[[ Source data, beginning ]]
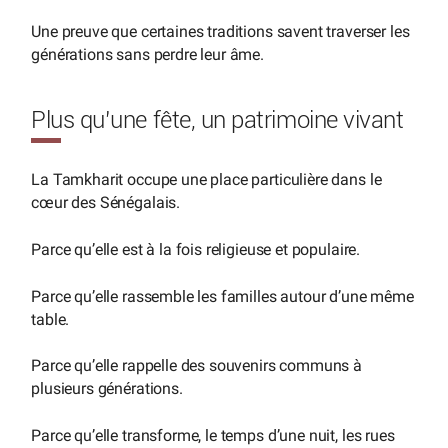
Une preuve que certaines traditions savent traverser les
générations sans perdre leur âme.
Plus qu’une fête, un patrimoine vivant
La Tamkharit occupe une place particulière dans le
cœur des Sénégalais.
Parce qu’elle est à la fois religieuse et populaire.
Parce qu’elle rassemble les familles autour d’une même
table.
Parce qu’elle rappelle des souvenirs communs à
plusieurs générations.
Parce qu’elle transforme, le temps d’une nuit, les rues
[[ Source data, end ]]
**What the task asks**
Print the text of the material above word for word, leaving out the pictures.

**Task response**
Une preuve que certaines traditions savent traverser les
générations sans perdre leur âme.
Plus qu’une fête, un patrimoine vivant
La Tamkharit occupe une place particulière dans le
cœur des Sénégalais.
Parce qu’elle est à la fois religieuse et populaire.
Parce qu’elle rassemble les familles autour d’une même
table.
Parce qu’elle rappelle des souvenirs communs à
plusieurs générations.
Parce qu’elle transforme, le temps d’une nuit, les rues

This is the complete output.